Statistical analysis
All data were presented as mean ± standard deviation (SD). One-way analysis of variance (ANOVA) was performed to compare multiple groups, which were followed by Tukey multiple comparison post hoc test. Unpaired Student’s t-test was used to compare two groups using SPSS Statistics 25.0 (SPSS Inc., Chicago, IL, USA). Statistical significance was defined as: * means p < 0.05, ** means p < 0.01, and *** means p < 0.001.
Results
UAMC-3203 promotes the recovery of motor function after SCI in rats
To assess the motor function of the hind limbs in spinal cord injured rats, Catwalk footprint analysis was applied. The results indicated that the SCI + U group showed better gait coordination 28 days after surgery than the SCI group, especially in the max contact area, regularity index, and stands (stop time) (Fig. 1A and D). To assess the improvement in nerve conduction, electrophysiological assay was performed on rats. The MEP results showed that the MEP amplitude increased and the MEP Latency decreased in the SCI + U group compared to the SCI group (Fig. 2A, D and E). In order to study the effect of UAMC-3203 on the functional recovery of rats with SCI, BBB scores and inclined plate test were used to evaluate the motor function of rats on the 1st, 3rd, 7th, 14th, 21st and 28th days after surgery. Rats in the sham group exhibited a BBB motor score of 21 at each postoperative time point (1, 3,7, 14, and 28 days), with no evidence of hindlimb motor dysfunction. Conversely, rats in SCI, SCI + U and SCI + U + B groups exhibited severe motor dysfunction at 1 d post-operation, as evidenced by a score close to 0. It continued to rise during the experimental period but remained significantly lower in the SCI group and SCI + U than in the sham group at all time points. Rats in the SCI + U group exhibited significantly higher BBB scores at 7,14, 21, and 28 d after SCI, relative to their SCI counterparts. The BBB score of the SCI + U + B group was significantly lower than that of the SCI + U group at 14, 21, and 28 days after spinal cord injury (Fig. 2C). The inclined plate test also confirmed that the motor score of the SCI + U group was significantly improved compared with the SCI (Fig. 2B). In short, the above experiments show that after SCI, UAMC-3203 treatment can promote the recovery of motor function after SCI in rats.
UAMC-3203 upregulates NRF2 and HO-1 proteins and inhibits the production of ROS after SCI in rats
Hemorrhage of the spinal cord leads to increased iron concentration at the injury site, then iron-mediated Fenton reaction generate more ROS [5]. The NRF2 signaling pathway is a direct downstream pathway of ROS, which regulates the transcription of ARE-dependent genes to balance oxidative mediators and maintain cell redox homeostasis [7]. The WB results demonstrated that SCI led to an increase in the expression of NRF2 and HO-1 proteins compared to the SHAM group. Furthermore, UAMC-3203 treatment further enhanced the levels of NRF2 and HO-1 proteins when compared to the SCI group. Notably, Brusatol, a NRF2 inhibitor, reversed the elevated expression of NRF2/HO-1 protein induced by UAMC-3203 (Fig. 3A and C). DHE staining revealed a significant increase in ROS levels in the SCI group compared to the SHAM group. However, the SCI + U group effectively reduced the expression of ROS compared to the SCI group. Interestingly, the addition of Brusatol reversed the ROS-reducing effect of UAMC-3203 (Fig. 3D and E). Collectively, these findings suggest that UAMC-3203 upregulates NRF2 and HO-1 proteins and inhibits ROS.

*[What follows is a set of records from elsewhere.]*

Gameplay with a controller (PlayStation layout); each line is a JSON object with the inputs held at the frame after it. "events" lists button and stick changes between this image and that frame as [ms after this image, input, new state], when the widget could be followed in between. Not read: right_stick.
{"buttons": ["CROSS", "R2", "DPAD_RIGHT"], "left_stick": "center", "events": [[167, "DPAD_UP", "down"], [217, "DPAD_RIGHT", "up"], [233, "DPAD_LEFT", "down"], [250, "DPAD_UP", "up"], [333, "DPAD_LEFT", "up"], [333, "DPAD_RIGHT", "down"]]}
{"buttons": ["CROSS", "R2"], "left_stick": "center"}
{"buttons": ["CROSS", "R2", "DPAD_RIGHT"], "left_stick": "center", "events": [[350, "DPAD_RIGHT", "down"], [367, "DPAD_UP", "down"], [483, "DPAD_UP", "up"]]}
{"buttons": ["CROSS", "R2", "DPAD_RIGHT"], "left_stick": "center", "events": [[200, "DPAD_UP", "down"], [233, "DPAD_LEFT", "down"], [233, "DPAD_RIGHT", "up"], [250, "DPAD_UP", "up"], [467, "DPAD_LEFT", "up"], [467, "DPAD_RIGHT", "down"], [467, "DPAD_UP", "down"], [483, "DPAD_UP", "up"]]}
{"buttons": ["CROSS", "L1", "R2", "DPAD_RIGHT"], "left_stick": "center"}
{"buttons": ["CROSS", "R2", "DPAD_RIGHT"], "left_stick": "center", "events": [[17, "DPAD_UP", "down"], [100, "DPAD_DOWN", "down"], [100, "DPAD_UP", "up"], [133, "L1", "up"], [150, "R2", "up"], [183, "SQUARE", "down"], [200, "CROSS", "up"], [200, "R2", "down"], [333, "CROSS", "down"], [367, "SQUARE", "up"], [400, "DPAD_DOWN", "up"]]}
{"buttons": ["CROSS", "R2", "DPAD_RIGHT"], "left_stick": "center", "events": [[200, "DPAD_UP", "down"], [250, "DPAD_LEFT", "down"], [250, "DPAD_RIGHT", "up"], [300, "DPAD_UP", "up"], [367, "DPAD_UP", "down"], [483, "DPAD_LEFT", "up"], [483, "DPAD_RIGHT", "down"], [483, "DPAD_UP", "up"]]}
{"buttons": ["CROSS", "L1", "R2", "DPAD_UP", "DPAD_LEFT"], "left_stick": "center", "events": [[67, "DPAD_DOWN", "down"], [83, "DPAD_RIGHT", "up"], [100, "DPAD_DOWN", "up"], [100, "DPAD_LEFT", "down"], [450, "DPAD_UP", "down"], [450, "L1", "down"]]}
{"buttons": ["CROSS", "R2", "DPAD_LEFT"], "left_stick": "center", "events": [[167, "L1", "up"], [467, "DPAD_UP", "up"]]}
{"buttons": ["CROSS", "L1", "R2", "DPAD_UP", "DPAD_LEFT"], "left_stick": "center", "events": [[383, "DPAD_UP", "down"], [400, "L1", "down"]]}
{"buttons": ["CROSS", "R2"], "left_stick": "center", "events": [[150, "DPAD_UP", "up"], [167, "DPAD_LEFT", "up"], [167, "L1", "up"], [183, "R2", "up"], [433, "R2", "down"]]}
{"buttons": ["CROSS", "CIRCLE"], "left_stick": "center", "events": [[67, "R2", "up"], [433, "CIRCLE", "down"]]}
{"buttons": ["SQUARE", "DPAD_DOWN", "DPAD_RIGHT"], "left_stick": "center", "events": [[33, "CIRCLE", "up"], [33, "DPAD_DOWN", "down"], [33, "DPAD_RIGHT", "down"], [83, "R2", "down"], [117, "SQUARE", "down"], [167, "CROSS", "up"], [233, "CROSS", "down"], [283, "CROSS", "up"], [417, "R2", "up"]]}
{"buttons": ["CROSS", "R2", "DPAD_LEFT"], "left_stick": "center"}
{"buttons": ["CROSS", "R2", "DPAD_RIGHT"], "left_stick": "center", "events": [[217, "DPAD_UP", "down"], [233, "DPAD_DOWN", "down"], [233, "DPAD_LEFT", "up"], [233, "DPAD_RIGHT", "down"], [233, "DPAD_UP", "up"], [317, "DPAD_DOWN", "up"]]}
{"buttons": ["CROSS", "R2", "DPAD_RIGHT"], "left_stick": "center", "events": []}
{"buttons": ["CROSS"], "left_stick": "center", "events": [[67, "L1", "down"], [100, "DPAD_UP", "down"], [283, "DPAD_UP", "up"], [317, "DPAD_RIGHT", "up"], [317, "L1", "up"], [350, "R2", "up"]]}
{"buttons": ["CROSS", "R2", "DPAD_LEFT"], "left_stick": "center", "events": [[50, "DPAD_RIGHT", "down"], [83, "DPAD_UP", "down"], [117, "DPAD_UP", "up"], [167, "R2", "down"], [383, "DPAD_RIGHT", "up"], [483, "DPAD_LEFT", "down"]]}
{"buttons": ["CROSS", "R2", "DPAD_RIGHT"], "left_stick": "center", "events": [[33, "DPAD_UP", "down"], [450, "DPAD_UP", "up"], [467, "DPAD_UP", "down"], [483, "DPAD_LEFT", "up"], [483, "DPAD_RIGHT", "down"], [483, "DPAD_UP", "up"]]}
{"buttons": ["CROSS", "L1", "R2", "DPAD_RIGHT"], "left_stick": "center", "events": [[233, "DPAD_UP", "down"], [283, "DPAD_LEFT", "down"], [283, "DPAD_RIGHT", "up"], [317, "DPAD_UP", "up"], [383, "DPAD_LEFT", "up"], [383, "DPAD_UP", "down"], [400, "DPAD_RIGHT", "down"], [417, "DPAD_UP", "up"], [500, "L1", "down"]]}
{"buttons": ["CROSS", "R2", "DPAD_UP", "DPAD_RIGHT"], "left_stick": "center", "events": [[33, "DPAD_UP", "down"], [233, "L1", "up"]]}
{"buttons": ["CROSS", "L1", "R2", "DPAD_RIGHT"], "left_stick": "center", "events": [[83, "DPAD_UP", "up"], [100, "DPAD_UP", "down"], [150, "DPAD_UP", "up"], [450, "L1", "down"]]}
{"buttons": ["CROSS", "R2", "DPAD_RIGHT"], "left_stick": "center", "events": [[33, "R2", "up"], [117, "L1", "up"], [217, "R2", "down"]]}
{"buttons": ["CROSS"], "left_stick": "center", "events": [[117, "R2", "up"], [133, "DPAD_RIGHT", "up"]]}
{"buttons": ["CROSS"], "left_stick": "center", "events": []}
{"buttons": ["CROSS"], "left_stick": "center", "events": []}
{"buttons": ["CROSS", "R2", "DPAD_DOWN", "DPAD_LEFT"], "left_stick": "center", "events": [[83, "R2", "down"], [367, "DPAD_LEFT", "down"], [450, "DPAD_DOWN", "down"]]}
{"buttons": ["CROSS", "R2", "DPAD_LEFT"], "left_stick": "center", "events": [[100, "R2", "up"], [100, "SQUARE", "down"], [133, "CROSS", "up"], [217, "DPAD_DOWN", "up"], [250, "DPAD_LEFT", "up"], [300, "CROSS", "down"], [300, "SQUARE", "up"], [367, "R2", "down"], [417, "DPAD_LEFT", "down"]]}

UAMC-3203 reduces lipid peroxides after SCI
Severe free radical reactions originated from fenton reaction was believed to trigger ferroptosis by facilitating the formation of oxidation of membrane phospholipids. Lipid peroxidation seems to be a hallmark of ferroptosis[22]. To explore whether ferroptosis-related proteins were changed, WB was performed. GPX4 and xCT showed a noticeable decrease, and ACSL4 increased significantly in the SCI group. Furthermore, the application of UAMC-3203 effectively ameliorated the down-regulation of GPX4 and xCT and the up-regulation of ACSL4 caused by spinal cord injury. SCI + U group expressed more GPX4, xCT and less Acsl4 than SCI + U + B group (Fig. 4A and D). The results of lipid peroxidation analysis revealed an increase in MDA expression and a decrease in GSH expression after SCI. However, UAMC-3203 effectively inhibited the increase in MDA and the decrease in GSH. Furthermore, when Brusatol was added, the expression of MDA increased and the expression of GSH decreased (Fig. 4E and F). In summary, UAMC-3203 can inhibit lipid peroxidation and ferroptosis after SCI, which may be related to UAMC-3203 upregulating NRF2 and HO-1 proteins to reduce ROS production. Brusatol, a NRF2 inhibitor, blocks the positive effects of UAMC-3203 in rats after SCI.
UAMC-3203 reduces the damage of spinal cord tissue and motor neuron loss after SCI
Subsequently, we used HE staining and NeuN staining for histological analysis of spinal cord tissue. We also observed myelin preservation, which was another pivotal factor for locomotion recovery after SCI. LFB staining and the fluorescence of myelin Basic protein (MBP) were performed to assess the myelin loss. On the 28th day after SCI, HE staining showed that the injured area of rats in the SCI group was larger than that of the SHAM group, and the tissue structure of the SCI + U group was significantly improved. Data of LFB staining showed that SCI significantly decreased myelin at the injury site (Fig. 5A). NeuN staining showed that the number of neurons around the spinal cord injury area in the SCI group was significantly reduced, and the UAMC-3203 treatment showed more surviving neuronal cells than the SCI group and the SCI + U + B group (Fig. 5B and C). Moreover, the fluorescence intensity of myelin Basic protein (MBP) further confirmed that the undamaged myelin was significantly increased after UAMC-3203 treatment (Fig. 5D and E). These data indicate that UAMC-3203 treatment can reduce the damage of spinal cord tissue, and promote myelin sheath preservation and neuronal cell survival after SCI in rats.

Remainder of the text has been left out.